20210401_Trade_Unions_IBT
Trade union membership as a percentage of total employees* Statista/IBT

Amazon warehouse workers in Bessemer, Alabama are pushing to form a union and their votes are set to be counted after one of the most high-profile and consequential unionization drives in recent U.S. history. Their employer remains bitterly opposed to the move which could result in Amazon's first union within the United States. If the vote is successful, Amazon would have to enter formal negotiations with the Retail Wholesale and Department Store Union regarding a contract for the 6,000 staff members working at the facility.

Trade/labor union membership has been falling across developed nations over the past couple of decades and the trend in the U.S. is no different. The U.S. had a labor union density of 20.1 percent back in 1983 and today, that figure is less than 11 percent. Reasons for the decline include periods of economic prosperity that resulted in unions being deemed unnecessary in some quarters, technological and organizational changes, globalization, policy reform and the decline of the manufacturing sector.

Given growing economic dissatisfaction, slow growth in wages and increasing levels of inequality, there is a renewed interest in the use of trade unions for strengthening workers' collective voices and bargaining power.

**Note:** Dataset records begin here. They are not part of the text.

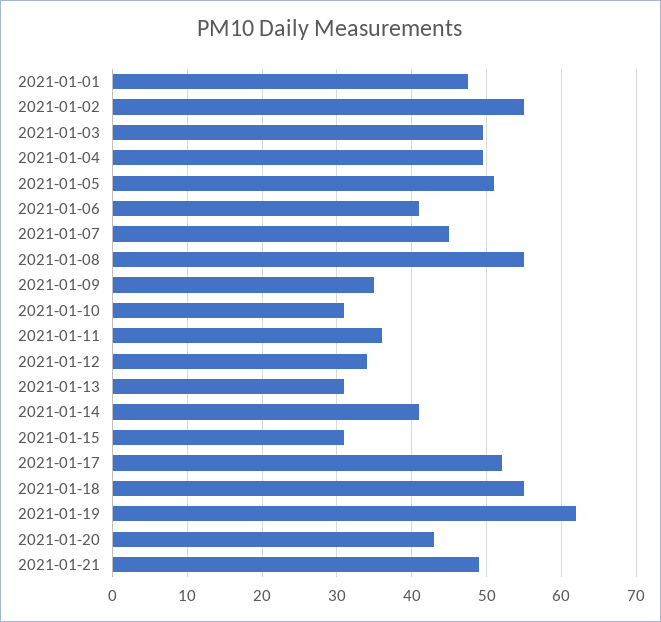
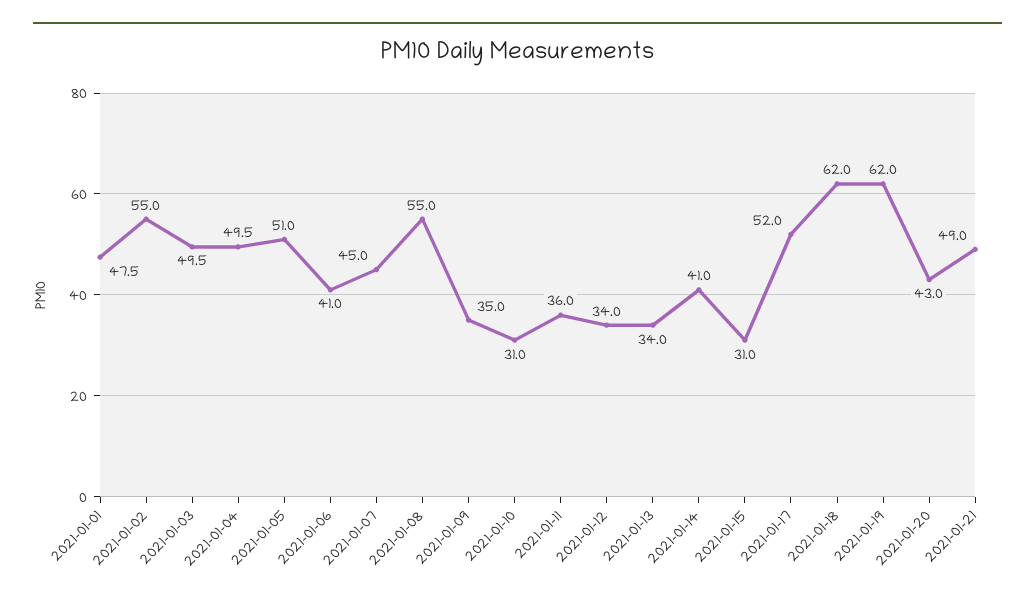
2021-01-13: 31 -> 34
2021-01-18: 55 -> 62

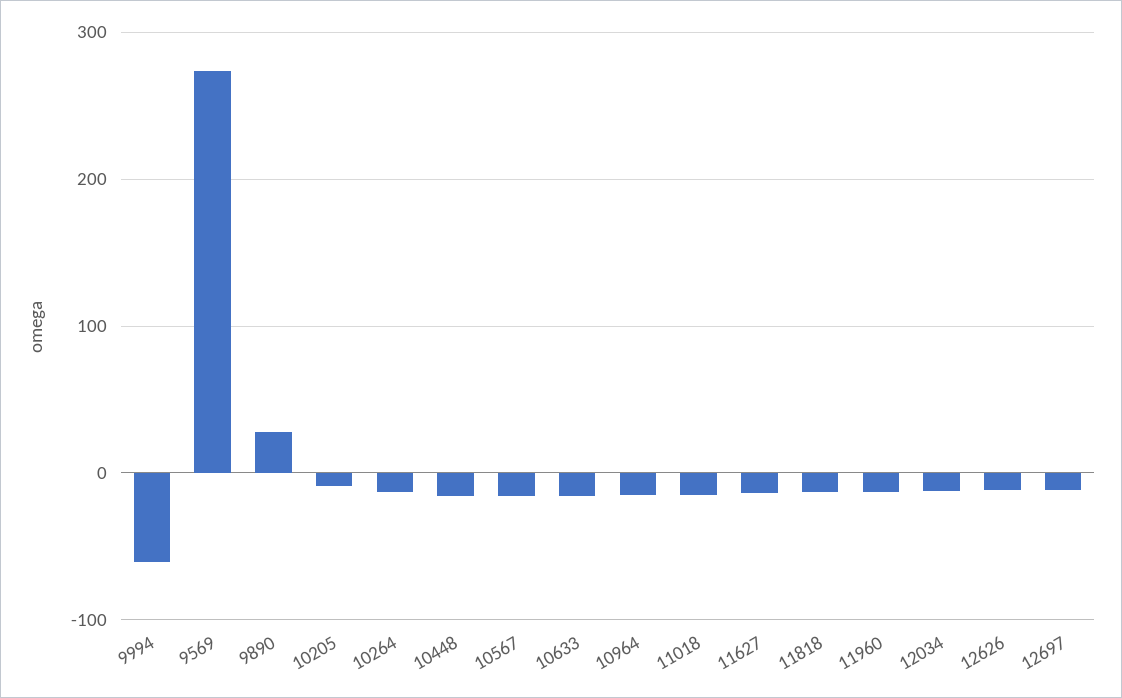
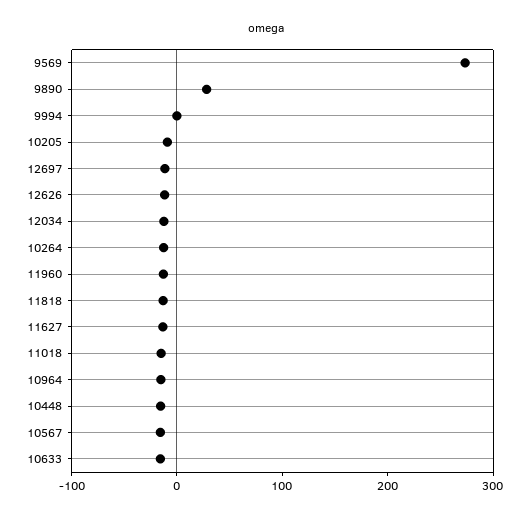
9994: -60 -> 0

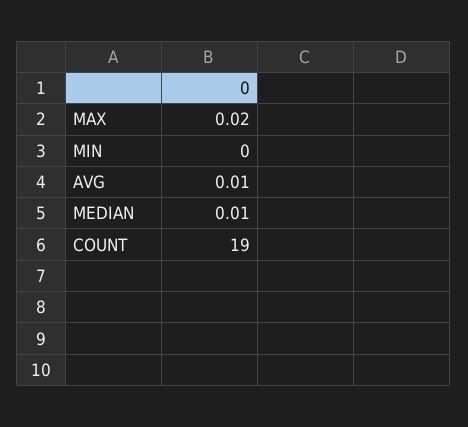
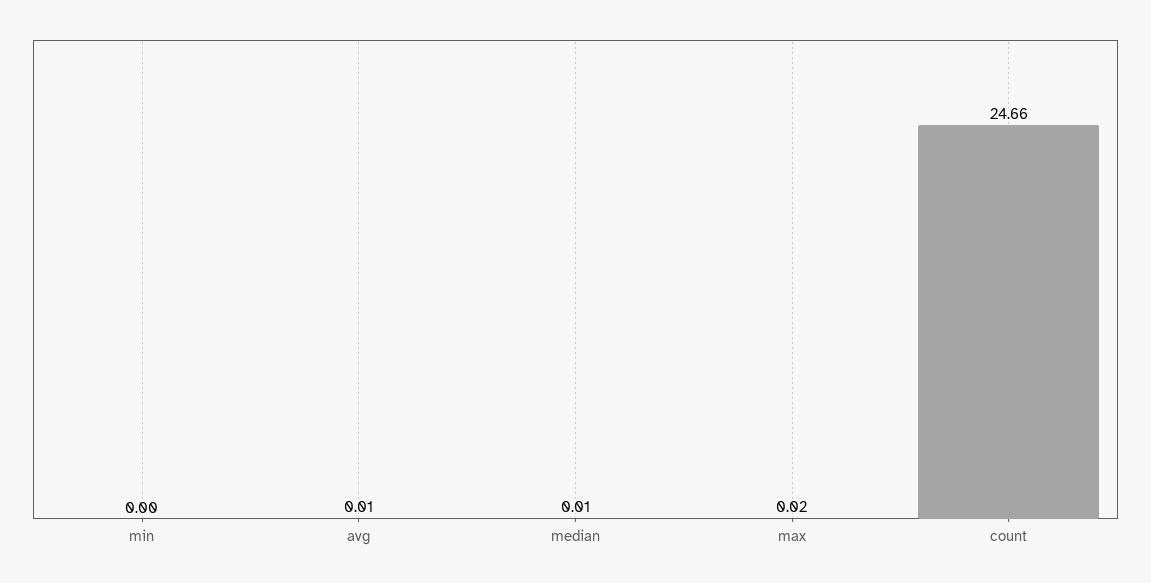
COUNT: 19 -> 24.66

If progress is to be made, however, some countries are going to have a lot of work to do. Union density varies considerably between countries and Iceland had the highest rate of membership in 2018 at 90.4 percent, according to the most recent international comparison by the OECD. The Icelandic Confederation of Labour alone has 104,500 members, accounting for about half of the country's employees. Scandinavia has a long history of trade unions and Sweden had one of the world's highest rates at 66.1 percent that year.